In Praise of the Notation Section
As a junior mathematician, I feel strange writing this sort of post. Usually, I opine on things that it’s perfectly OK for someone at my level to write about: what it feels like to do math of any sort, specific tools a researcher needs when s/he’s just starting out, and so forth. Today, though, I’m going to be a little bolder than usual and argue that many papers and books today are missing something very useful: a full glossary of notation.
By that, I don’t mean just an index of symbols, although those can be helpful too, and I don’t mean a section entitled “Introduction” or “Preparatory Lemmas” (and, tangentially, did you know that the proper plural of “lemma” is “lemmata”?) with notation sprinkled throughout. I mean a well-defined point in the text, the primary function of which is to act as a ready reference for every piece of notation you use. If \(\alpha_t=(1+H)/(t+H)\), then this notation section would remind me of that, as well as of what H was.

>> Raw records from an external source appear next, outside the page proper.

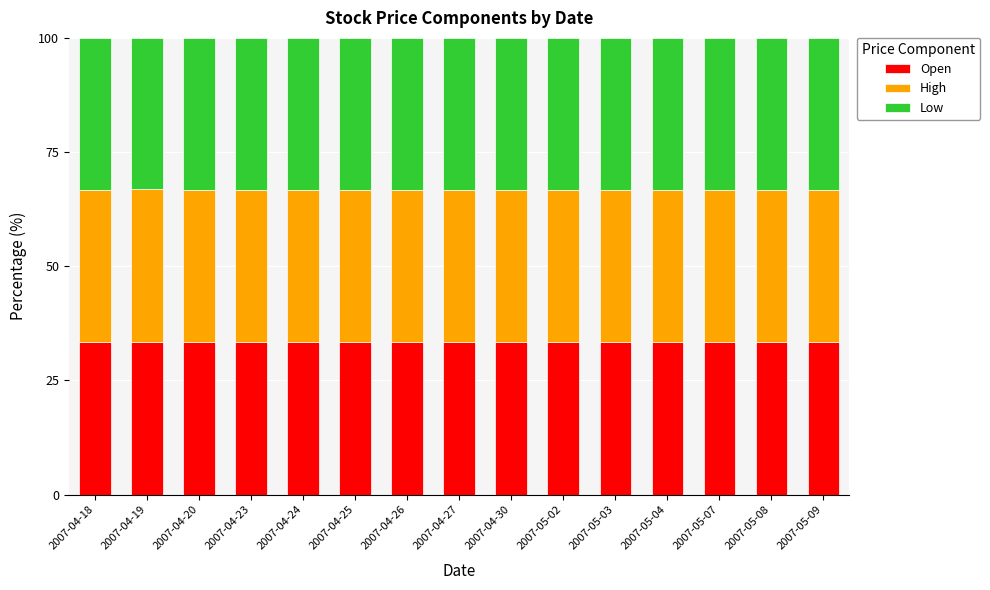

Does the chart contain any negative values?

No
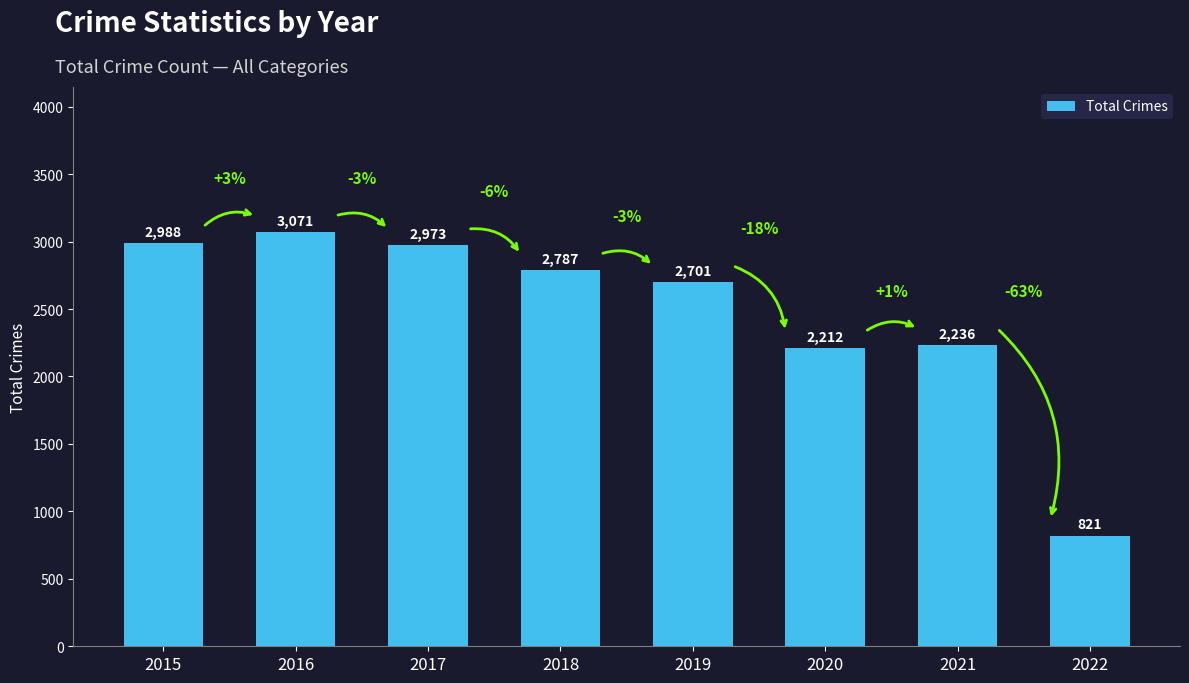

What is the greatest value displayed?

3071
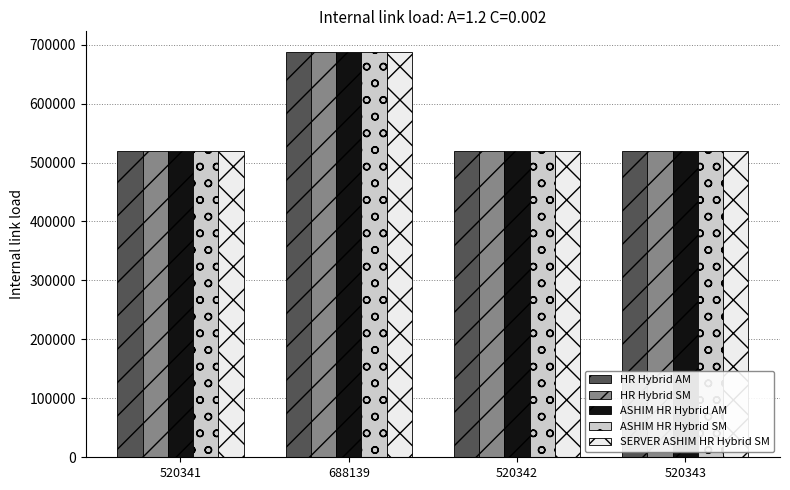

Which category has the highest value across all series?

688139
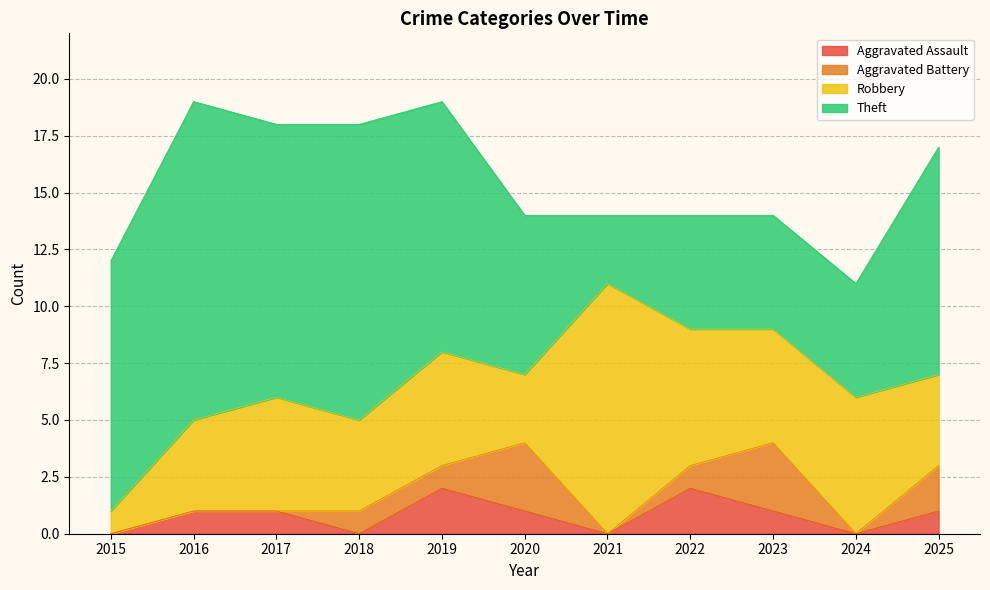

Is it true that Theft equals 12 at 2017?

True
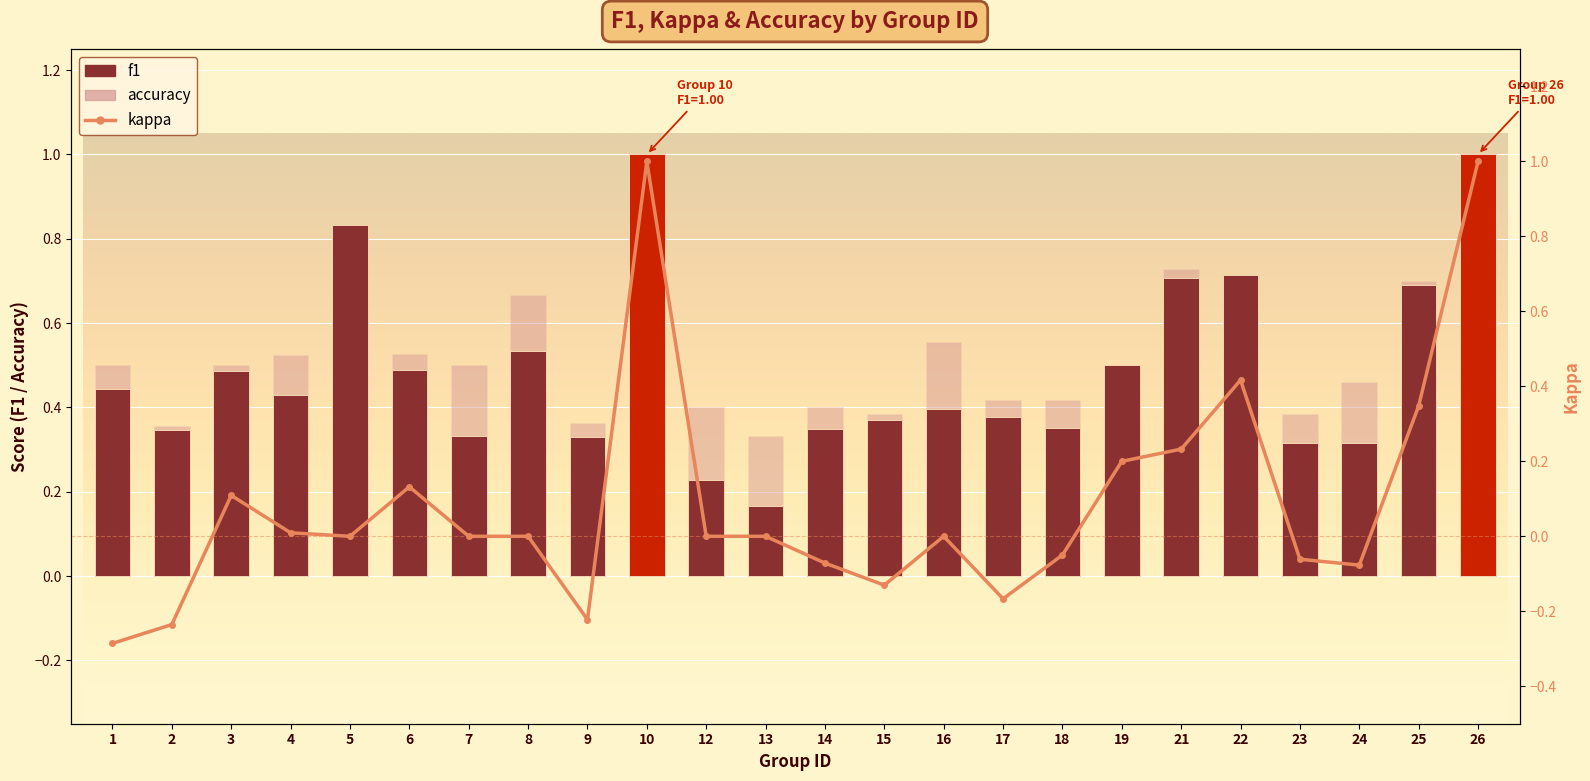

At 1, list the series in order from largest to smallest.

accuracy, f1, kappa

There are several benefits of this. Quite beyond ease of reading and standardization throughout a paper, which can be an issue in and of itself – I have worked with tenured professors, one MacArthur Genius in particular, who had trouble keeping track of all the notation in a twenty-page paper, and a friend of my mother’s recently saw her thirteen-year-old daughter reduced to tears by a poorly-defined symbol in a geometry textbook – a notation section can clarify a paper or a book in a unique way. This is especially true if the section is written in a style that explains the ideas behind each definition: “We define operator X to be this, and function Y to be that, and by applying the one to the other we get a result X(Y), which we denote Z.” Reading this, I know not only to watch out for X, Y, and Z, but also something of the strategy with which the paper will combine them, and, if nothing else related to Y gets its own symbol, I would know that nothing else that will be done with X and Y is quite as important as calculating Z. Defining your notation elegantly isn’t quite a proof sketch, but in some cases it can almost lead to one.

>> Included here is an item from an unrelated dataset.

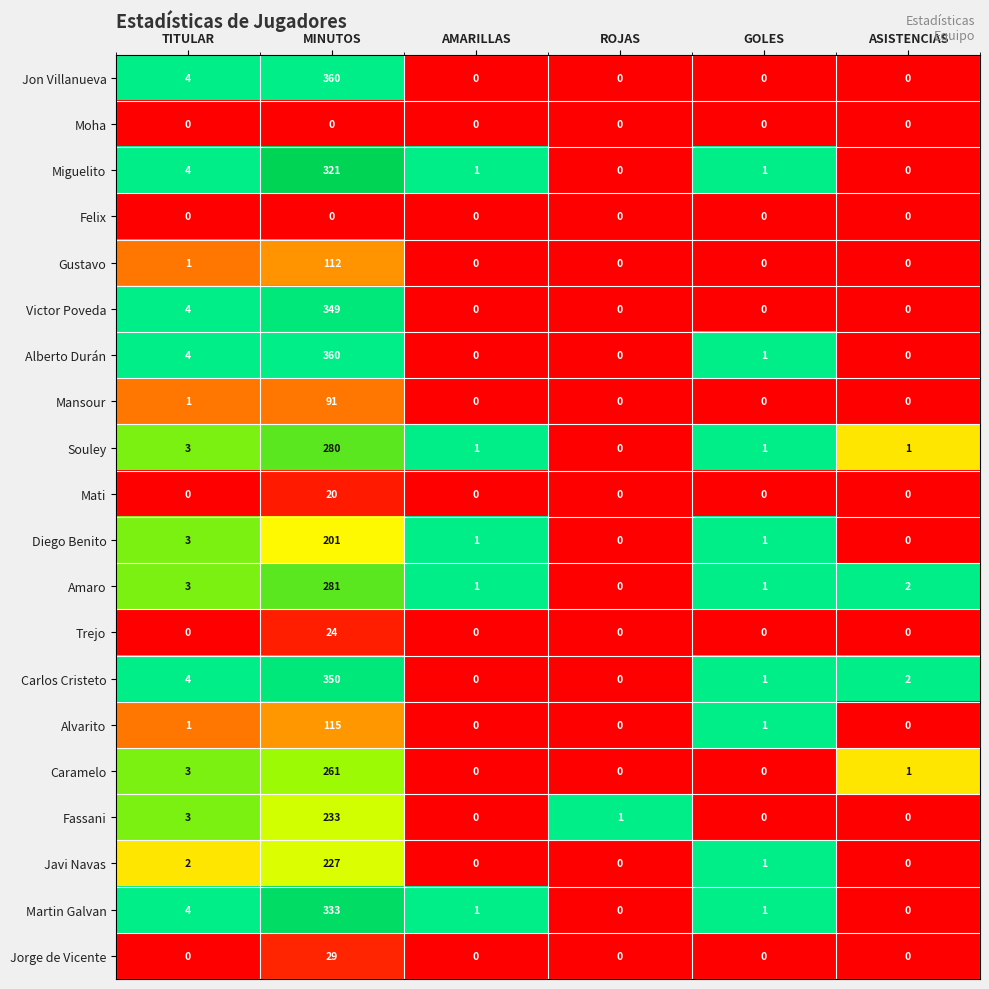

How many distinct data groups are displayed?

20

As to what goes in this section, the question is not as contextual as you might imagine. We can reasonably imagine that most mathematicians know what \(\sum\) is. I would suggest one very simple rule: if you made it up for the paper, and if you use it in more than one place, it should go in the notation section. This way, the section can also work as a way of helping readers to pick out what’s most important. Without a notation section, I might gloss over function Y the first time I see it, not knowing that it’s going to come up again later. Similarly, I might spend ages trying to work out exactly how a particularly complex piece of algebra is carried out, only to find that it’s just a minor bit of rigor orthogonal to the main thrust of the proof. By having a notation section of any kind, papers can help readers look ahead; by having a well-filtered notation section, papers can help the reader prioritize what they see when they do.

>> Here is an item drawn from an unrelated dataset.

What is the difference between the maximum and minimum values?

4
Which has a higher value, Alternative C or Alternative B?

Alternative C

I should mention here that I do not believe a bullet-point list is the right way to format a section like this. As I said, a large part of the purpose of a notation section is to be a microcosm of the paper, and that means it has to flow like the paper. On the topic of stylistic decisions, I don’t have much of an opinion on whether or not papers reiterate the definitions of particular pieces of notation when they actually first use them, as long as those definitions are consistent throughout. This, by the way, is another benefit of a fixed notation section: it fixes the notation in the rest of the paper. I remember reading one paper, written by three authors, who considered two different and unequal cost vectors. Different sections, depending on who wrote them, referred to either one vector or the other as \(c\), and the other as either \(c_0\) or \(\tilde{c}\).
Many proofs require no special notation beyond a few variable names. Many more are perfectly comprehensible even when defining notation as it’s used. Many, however, in all fields, are not, and so I would ask my readers, as a favor to theirs, if they would consider starting their papers with notation.